Enthusiasm was reignited after a brief meeting with Art Club President Mary Jo O’Connor and Waller. “Carol (Dozier) had experience in healthcare-based art programs and was familiar with the evidence-based benefits of such programs. Her experience and enthusiasm, as well as her willingness to be personally involved in the project, made all the difference in the success of bringing local artwork to the walls of King’s Daughters’ Hospital.”
Lack of funds still was a challenge. The team could get started by exhibiting artwork in a high-traffic, secure space. “The obvious choice was the Seasons Café, located off the hospital lobby and immediately visible as you walk in the front door of the hospital,” Waller said. The artwork would be offered for sale, which would benefit the artists. “The sudden presence of the colorful images immediately improved the environment of the café and enhanced the calming colors of the interior design,” according to Waller.

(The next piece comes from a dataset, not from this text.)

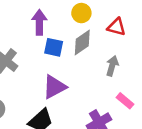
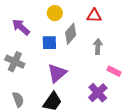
yellow circle: (81, 13) -> (55, 13), moved
purple arrow: (39, 22) -> (21, 27), moved, turned -36

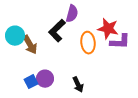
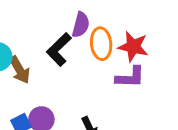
purple L-shape: (120, 42) -> (130, 77), moved
orange ellipse: (88, 43) -> (101, 44), moved

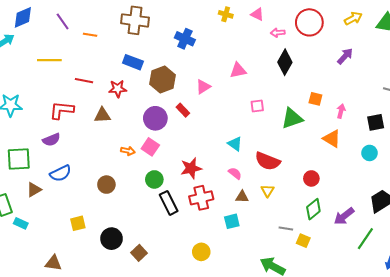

“Although the exhibit is not a permanent solution, we all feel it’s a step in the right direction,” Waller said. “Now everyone sees and appreciates the presence of the artwork in the café.”
She added, “The question becomes ‘how can we spread this throughout the rest of the buildings?’ There is no easy answer, but there is a lot of interest and from that, we feel that solutions will evolve over time.”
Talks continue about how to develop an art collection at the hospital through fundraising and corporation and private gifts.